Gambar di bawah ini menunjukkan bahwa energi molekul sebagai fungsi jarak antar atom. Keadaan
dasar molekul tercapai jika berada di titik A0 dengan energi potensial minimum. Interaksi dengan
radiasi pengionan menyebabkan molekul melakukan transisi ke arah tereksitasi A1. Molekul akan
melepas energi kisinya melalui vibrasi kisi untuk mencapai keadaan B1. Kemudian molekul
melakukan transisi kebawah (B0) dengan melepas energinya dalam bentuk pancaran proton cahaya
bernergi (EB1-EB0) lebih kecil dari eneri eksitasinya (EA1-EA0).

Respon sintilator organik

Respon sintilator organik sangat bergantung pada alpha dan proton, seperti respon dari sintilasi
plastik dan cair ke elektron.

c. Sintilator Gas

Sintilator ini merupakan campuran gas mulia. Cahaya kelipatan yang dihasilkan merupakan akibat
transisi atom. Karena cahaya yang digunakan oleh gas mulia berada di daerah ultra ungu maka gas
lain seperti nitrogen perlu ditambahkan sebagai penggeser panjang gelombang.

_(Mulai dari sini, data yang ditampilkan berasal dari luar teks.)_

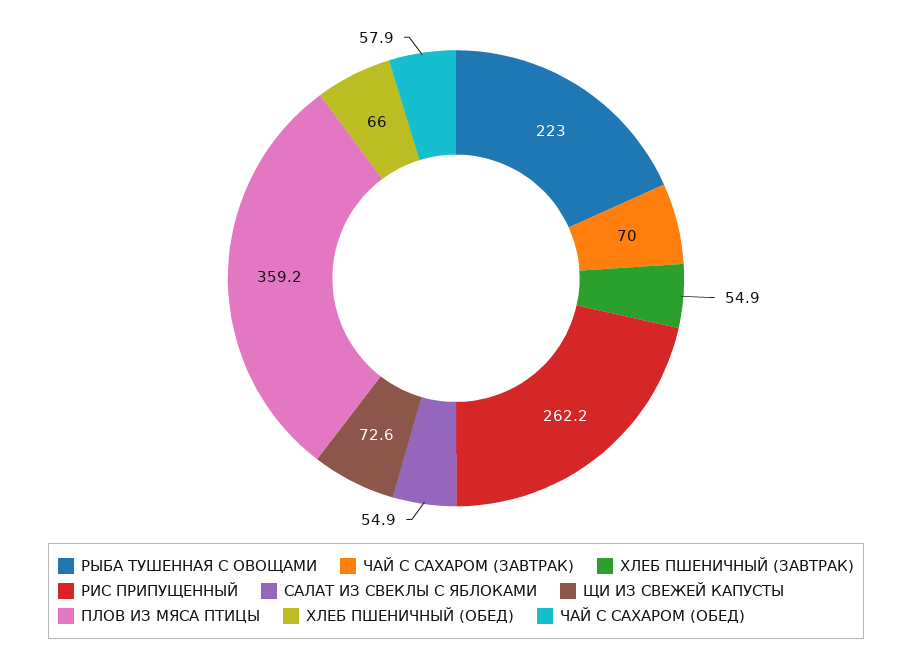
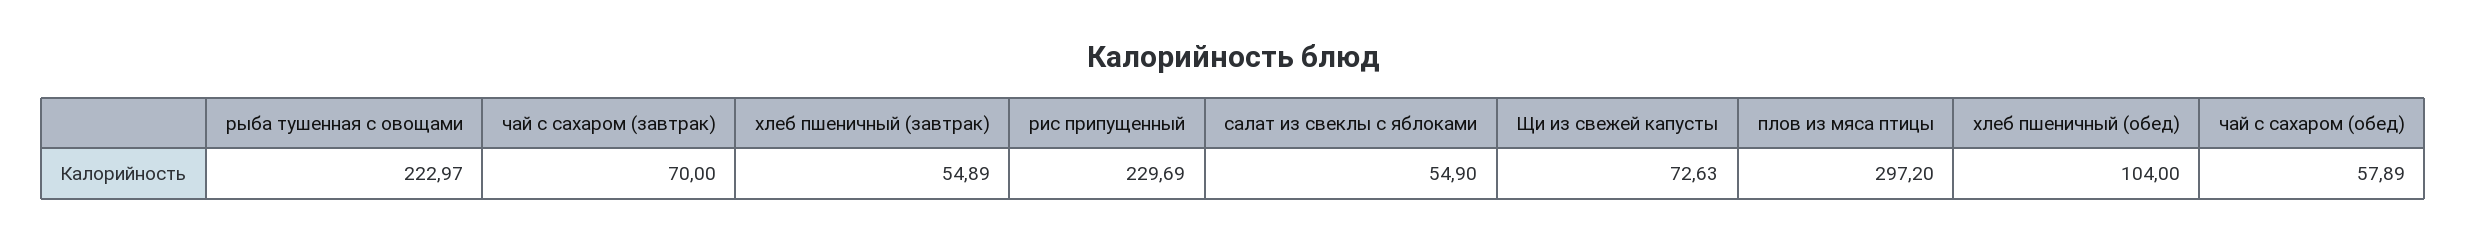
РИС ПРИПУЩЕННЫЙ: 262.2 -> 229.69
ПЛОВ ИЗ МЯСА ПТИЦЫ: 359.2 -> 297.2
ХЛЕБ ПШЕНИЧНЫЙ (ОБЕД): 66 -> 104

Sintilator gas memiliki beberapa sifat, antara lain :

Waktu peluruhan yang sangat pendek

Cahaya kelipatan yang dihasilkan tiap satuan energi radiasi pengion tidak tergantung pada muatan
dan massa partikel pengion tersebut.

efsisensi untuk sinar gamma sangat rendah.


4. Counter sintilator ini mememiliki beberapa keuntungan yaitu:

a. Karena berisi zat padat yang sensitif sehingga efisien untuk mendeteksi sinar gamma atau
sinar x yang sangat tinggi jika dibandingkan dengan counter geiger yang memiliki efisiensi 1
%.
b. Tetapan waktu bervariasi dari 10-6 detik untuk kristal inorganik dan 10-9 detik untuk kristal
organik.
c. Ketinggian dari pulsa keluaran bisa dibuat sebanding dengan energi dari sinar gamma.
d. Mempunyai kerapatan lebih tinggi dan volume kepekaannya lebih besar, sehingga partikel
berenergi tinggi dapat dihentikan dan energinya dapat diukur .

5. Aplikasi Penggunaan Detektor Sintilasi.

1. Pengukuran standarisasi radioisotop Fe-59

Dengan menggunakan detektor sintilasi didapatkan bahwa pengukuran kadar Fe-59 lebih akurat
0.7% daripada menggunakan metode spektrometri gamma.

2. Penentuan keradioaktifan dan total secara cepat dan akurat dalam pemantauan lingkungan

KESIMPULAN

Sentilator (pengelip) atau fasor adalah suatu zat tertentu akan berkedip jika terkena radiasi ionisasi.
Keguanaan dari sintilator ini anatara lain pita zat organik, larutan zat organik dan gas mulia. Sintilator
yang baik untuk partikel alpha digunakan sulfida seng yang diaktifkan dengan perak. Sintilator untuk
sinar gamma menggunakan Natrium Iolida yang diaktifkan dengan Talium, sedangkan untuk sinar
betha lebih banyak digunakan sentilator organik, misalnya kristal antrasen.